══ Given entries ══
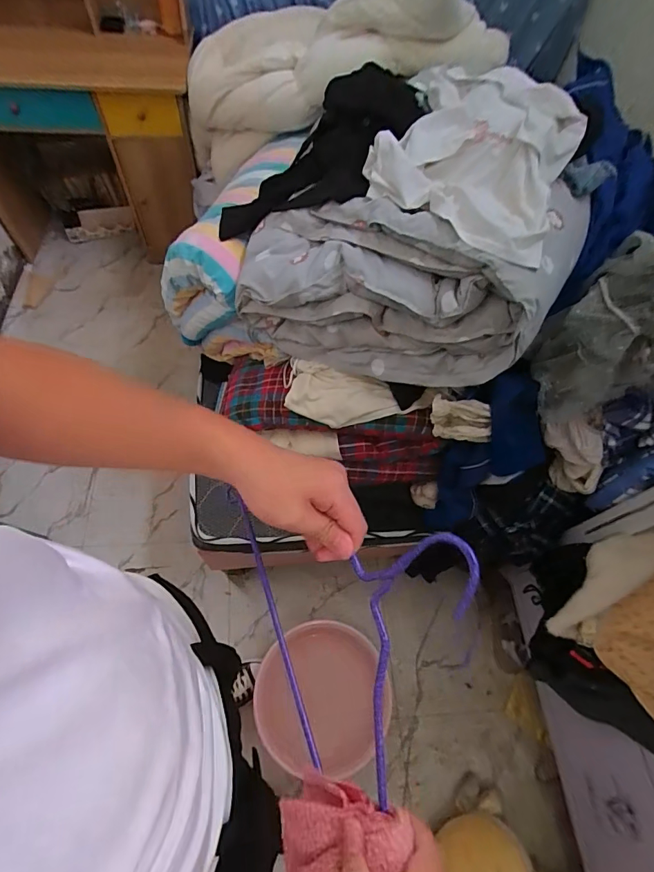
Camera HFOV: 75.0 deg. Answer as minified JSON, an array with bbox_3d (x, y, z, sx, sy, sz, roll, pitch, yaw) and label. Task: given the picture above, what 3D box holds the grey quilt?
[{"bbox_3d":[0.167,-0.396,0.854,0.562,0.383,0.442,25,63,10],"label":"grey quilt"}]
═══
══ Given entries ══
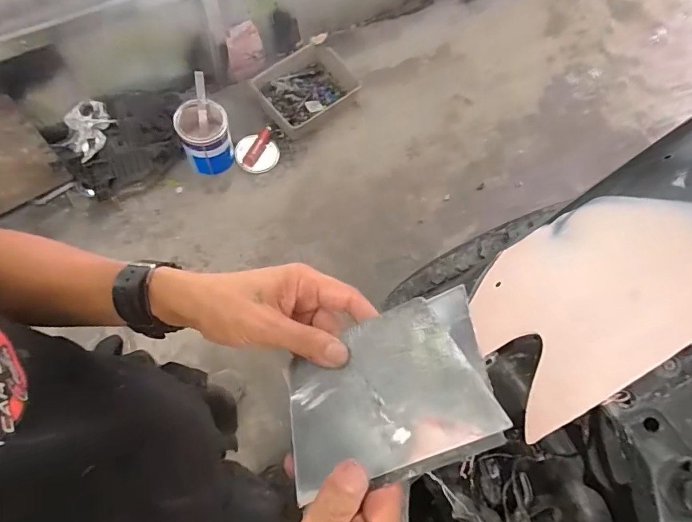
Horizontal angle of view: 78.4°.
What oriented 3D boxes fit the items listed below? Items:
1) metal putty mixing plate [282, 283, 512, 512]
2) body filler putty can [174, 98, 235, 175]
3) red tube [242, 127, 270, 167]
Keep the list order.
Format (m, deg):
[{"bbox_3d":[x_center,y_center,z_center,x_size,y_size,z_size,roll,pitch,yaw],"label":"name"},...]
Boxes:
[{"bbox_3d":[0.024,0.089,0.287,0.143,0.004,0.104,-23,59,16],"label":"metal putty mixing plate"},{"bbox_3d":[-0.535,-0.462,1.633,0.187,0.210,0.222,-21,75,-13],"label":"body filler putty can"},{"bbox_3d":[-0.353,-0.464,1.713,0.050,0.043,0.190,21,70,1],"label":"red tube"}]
═══
══ Given entries ══
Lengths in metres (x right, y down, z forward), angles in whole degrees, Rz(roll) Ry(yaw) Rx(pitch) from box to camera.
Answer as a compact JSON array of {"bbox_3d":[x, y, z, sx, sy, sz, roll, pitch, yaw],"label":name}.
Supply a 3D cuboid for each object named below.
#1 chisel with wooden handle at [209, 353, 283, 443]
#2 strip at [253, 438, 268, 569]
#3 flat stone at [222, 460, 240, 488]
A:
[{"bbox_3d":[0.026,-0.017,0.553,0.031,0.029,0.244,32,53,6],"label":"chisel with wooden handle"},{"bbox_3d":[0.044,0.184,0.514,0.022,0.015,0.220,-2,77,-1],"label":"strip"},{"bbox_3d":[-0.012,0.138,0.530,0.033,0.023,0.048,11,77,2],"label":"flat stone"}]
═══
§ Work required: Reproduce each line of the records in which the string "below" appears.

§ Task output:
What oriented 3D boxes fit the items listed below? Items:
Supply a 3D cuboid for each object named below.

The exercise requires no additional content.